For local developers like Colpitt’s, Scholten says, they continue to build because they want to keep their construction teams working. But with the double property tax along with skyrocketing supply costs, the units they are building need to be in the higher price range.

To think that a developer with today’s building costs can build an apartment building and charge $750 for a two-bedroom apartment, the numbers just doesn’t work,” he says.

Scholten says that with the current building and operation costs (which include the double tax), they would need to charge a higher market price point for even a basic apartment. Since you’re already at that point, he says you need to build the units to attract those who can afford that higher rent.

“If we want to build and we want to have rental supply, we have to build for the empty nesters and the working professionals, the higher-end rent payers,” says Scholten. “But then, we get to a different level of expectation as well. They’re expecting granite countertops and higher finishes. We’re already across that boundary and we have to go that next step to attract those tenants.”

Though a lot of these new builds are out of a lot of New Brunswickers’ budgets, Scholten says they’re still a good thing overall because it adds to the market supply, which can help contribute to a healthy vacancy rate. When there’s a healthy vacancy rate, that also means rents often go down.

“We need to have a healthy vacancy rate … it’s all helping with the rental equation for the rental spectrum. Because we don’t have enough [units], then people are all going to have to move up the spectrum, and that’s where it becomes an affordability issue,” he says.

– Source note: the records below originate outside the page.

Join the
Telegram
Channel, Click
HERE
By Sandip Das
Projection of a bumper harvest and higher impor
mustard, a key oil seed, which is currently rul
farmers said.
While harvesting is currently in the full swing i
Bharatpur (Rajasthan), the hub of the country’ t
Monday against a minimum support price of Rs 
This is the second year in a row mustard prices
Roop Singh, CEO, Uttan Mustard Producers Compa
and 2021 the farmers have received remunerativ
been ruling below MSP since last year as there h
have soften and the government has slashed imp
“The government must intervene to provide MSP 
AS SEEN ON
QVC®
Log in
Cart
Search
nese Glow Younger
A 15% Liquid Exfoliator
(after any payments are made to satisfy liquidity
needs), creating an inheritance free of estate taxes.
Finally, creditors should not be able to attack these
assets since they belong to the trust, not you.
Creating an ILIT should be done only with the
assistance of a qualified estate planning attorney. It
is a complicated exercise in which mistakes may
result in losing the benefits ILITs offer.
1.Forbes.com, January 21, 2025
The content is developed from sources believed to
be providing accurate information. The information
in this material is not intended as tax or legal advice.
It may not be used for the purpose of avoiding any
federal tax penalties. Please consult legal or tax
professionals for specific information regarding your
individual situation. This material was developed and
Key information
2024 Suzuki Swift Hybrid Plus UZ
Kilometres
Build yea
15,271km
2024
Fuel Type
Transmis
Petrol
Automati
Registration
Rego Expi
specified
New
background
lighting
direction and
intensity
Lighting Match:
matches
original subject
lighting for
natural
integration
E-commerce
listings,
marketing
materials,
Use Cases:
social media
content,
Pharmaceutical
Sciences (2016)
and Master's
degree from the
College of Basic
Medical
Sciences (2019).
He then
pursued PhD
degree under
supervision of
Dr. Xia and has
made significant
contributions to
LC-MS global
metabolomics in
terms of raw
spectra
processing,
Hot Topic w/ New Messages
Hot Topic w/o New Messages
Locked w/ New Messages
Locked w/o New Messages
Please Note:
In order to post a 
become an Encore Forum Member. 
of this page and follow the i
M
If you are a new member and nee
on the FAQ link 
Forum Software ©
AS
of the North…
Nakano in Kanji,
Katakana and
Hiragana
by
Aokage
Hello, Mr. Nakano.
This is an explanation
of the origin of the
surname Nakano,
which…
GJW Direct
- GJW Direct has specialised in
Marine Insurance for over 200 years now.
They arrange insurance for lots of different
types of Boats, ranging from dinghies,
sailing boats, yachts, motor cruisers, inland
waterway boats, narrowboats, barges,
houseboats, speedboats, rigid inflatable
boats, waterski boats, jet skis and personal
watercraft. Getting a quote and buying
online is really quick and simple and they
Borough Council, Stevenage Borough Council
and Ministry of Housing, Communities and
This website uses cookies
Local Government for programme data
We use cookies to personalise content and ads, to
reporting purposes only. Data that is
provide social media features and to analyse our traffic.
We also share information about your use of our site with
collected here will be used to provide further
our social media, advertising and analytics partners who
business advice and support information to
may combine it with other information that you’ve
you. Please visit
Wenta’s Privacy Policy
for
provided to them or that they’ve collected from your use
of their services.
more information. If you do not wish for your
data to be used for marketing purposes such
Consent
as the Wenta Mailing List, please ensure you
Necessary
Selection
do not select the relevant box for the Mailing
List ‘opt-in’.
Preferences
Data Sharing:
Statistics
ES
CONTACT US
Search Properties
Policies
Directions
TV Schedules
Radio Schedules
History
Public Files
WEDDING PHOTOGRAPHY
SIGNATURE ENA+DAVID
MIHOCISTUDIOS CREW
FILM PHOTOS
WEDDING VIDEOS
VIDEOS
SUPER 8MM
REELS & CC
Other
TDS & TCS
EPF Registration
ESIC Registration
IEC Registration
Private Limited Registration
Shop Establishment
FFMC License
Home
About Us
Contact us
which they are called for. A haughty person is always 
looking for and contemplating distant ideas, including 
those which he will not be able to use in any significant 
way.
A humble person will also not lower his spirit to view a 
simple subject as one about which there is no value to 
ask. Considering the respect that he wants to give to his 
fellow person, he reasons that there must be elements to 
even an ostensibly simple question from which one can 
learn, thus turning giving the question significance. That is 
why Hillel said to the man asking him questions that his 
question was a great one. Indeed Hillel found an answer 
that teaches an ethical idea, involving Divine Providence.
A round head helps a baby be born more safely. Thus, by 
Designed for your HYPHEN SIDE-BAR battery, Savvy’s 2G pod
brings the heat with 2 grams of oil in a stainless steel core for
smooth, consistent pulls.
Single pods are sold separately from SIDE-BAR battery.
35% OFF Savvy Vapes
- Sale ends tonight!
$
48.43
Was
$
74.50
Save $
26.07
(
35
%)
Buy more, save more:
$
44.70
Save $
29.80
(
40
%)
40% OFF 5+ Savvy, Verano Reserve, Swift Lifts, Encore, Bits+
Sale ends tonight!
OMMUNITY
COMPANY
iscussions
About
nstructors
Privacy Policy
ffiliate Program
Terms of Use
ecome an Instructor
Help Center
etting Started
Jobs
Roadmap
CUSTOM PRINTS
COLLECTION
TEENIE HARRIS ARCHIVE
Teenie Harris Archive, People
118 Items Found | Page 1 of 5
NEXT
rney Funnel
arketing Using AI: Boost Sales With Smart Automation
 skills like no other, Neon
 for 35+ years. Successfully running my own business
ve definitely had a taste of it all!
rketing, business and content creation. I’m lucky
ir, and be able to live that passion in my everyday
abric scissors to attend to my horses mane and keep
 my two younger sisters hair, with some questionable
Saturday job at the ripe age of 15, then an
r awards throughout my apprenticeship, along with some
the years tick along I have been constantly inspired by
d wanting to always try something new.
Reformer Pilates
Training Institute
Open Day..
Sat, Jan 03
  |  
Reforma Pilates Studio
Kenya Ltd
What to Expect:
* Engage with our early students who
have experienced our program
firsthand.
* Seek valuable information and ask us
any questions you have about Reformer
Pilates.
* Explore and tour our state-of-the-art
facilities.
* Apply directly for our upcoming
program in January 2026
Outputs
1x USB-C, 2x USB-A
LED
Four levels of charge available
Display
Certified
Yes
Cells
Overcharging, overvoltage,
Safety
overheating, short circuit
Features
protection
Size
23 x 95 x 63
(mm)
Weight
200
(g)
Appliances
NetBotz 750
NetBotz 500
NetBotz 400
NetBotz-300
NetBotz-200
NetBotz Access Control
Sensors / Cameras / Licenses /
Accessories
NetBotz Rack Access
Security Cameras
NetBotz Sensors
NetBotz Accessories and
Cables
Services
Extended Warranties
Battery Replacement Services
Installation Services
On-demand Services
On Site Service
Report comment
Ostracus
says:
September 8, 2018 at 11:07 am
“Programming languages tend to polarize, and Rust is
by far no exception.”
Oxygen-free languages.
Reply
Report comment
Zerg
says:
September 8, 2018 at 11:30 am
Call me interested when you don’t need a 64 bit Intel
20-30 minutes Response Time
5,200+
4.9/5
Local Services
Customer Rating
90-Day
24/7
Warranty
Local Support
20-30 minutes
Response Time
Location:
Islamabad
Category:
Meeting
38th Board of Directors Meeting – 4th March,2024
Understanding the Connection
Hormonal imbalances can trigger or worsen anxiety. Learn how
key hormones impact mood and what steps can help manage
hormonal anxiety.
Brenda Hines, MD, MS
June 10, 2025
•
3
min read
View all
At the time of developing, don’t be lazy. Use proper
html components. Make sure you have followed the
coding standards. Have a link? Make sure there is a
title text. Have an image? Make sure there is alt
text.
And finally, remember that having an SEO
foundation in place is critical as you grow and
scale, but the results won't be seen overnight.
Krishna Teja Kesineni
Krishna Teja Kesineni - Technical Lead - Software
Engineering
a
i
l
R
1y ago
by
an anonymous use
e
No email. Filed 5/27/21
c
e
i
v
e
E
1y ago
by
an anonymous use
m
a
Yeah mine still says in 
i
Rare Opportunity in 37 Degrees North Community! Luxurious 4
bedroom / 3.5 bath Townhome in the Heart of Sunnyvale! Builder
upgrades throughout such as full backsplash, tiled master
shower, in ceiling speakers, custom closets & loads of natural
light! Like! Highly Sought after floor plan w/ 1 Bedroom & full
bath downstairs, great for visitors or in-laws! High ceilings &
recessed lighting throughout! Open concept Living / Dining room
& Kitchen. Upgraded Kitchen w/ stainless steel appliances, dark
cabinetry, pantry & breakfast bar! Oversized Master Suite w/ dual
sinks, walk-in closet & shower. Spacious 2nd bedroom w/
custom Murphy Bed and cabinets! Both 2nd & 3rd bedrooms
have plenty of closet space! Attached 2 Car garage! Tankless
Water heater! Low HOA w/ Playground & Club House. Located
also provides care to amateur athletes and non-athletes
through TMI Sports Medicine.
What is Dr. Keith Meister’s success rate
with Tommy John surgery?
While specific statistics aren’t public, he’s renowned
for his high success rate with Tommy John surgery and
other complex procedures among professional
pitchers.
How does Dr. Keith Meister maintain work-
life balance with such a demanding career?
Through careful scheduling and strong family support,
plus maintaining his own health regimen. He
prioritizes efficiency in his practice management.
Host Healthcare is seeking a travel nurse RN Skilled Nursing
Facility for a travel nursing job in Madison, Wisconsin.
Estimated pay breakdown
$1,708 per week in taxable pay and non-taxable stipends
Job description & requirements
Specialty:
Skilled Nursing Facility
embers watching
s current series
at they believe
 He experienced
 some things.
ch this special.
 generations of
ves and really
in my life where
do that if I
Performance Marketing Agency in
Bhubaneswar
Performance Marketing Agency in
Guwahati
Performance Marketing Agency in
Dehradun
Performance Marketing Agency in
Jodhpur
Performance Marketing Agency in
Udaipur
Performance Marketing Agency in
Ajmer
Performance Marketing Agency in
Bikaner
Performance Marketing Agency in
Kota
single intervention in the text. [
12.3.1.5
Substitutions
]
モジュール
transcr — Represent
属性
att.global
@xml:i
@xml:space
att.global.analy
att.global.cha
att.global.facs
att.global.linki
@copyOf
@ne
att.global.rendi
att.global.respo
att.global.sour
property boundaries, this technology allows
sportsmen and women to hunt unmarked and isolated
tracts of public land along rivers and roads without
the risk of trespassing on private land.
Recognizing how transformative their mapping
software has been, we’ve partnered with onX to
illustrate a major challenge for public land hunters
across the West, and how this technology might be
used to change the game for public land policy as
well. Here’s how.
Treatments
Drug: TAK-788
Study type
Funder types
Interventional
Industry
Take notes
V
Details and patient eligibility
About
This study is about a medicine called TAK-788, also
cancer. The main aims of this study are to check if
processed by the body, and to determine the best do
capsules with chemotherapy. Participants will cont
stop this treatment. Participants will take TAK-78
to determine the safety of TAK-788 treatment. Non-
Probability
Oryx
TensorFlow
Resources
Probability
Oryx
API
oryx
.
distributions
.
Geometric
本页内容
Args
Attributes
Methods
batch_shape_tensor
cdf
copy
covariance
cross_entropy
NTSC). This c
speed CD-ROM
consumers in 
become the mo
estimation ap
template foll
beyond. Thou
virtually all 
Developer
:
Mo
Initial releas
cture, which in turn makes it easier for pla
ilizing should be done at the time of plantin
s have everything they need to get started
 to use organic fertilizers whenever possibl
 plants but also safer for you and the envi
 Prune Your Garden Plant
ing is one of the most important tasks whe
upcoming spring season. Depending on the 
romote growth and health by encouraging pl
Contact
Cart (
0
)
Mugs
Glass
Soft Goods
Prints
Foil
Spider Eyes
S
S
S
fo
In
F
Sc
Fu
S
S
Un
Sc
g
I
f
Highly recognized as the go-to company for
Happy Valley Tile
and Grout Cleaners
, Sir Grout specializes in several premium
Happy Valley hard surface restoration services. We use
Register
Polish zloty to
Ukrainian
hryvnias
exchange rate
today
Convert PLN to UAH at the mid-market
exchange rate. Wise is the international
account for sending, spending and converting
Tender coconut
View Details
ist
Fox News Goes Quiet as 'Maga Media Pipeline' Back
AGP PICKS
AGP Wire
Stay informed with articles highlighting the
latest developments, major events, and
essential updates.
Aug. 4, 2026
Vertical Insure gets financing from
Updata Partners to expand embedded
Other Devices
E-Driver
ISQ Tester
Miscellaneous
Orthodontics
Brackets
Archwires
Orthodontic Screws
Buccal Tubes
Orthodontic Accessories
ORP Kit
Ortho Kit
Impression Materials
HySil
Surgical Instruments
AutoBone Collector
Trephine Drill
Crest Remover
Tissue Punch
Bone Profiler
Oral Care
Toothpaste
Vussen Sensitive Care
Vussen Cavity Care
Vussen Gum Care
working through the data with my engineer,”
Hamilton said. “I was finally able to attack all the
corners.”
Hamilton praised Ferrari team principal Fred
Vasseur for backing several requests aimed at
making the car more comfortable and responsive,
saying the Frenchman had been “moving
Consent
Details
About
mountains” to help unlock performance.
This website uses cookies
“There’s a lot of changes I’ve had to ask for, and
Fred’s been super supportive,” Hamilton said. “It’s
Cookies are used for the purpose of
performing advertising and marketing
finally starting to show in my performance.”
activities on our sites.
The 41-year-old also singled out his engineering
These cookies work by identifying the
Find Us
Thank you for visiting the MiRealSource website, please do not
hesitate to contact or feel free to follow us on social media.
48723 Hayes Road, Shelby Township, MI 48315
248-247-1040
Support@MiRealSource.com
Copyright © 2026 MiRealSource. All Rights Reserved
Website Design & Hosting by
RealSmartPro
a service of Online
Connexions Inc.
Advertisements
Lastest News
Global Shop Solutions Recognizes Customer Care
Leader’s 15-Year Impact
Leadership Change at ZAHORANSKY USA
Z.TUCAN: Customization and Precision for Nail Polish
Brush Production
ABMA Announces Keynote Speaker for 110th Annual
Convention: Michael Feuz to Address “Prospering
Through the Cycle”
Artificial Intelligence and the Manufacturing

“If we get to a point where we’re at 5-6 percent vacancy again, then all of us that have apartment buildings are going to have to compete for that customer.”

Back in February, New Brunswick Premier Blaine Higgs launched a 90-day review of the province’s rental market to better understand the state affordable housing in the province.
Scholten says the NBAOA welcomes the review.

“Double taxation is the number one issue for the rental industry in New Brunswick,” he says. “I hope they don’t forget that when looking at that review.”

If supply costs continue to skyrocket, and double property taxation remains, Scholten says local developers will reach the point where they won’t pursue new builds.

“With building costs going up so much and property taxes not getting fixed, we’re not going to build,” he says. “We’re going to get to a point where we’re going to say “enough is enough.”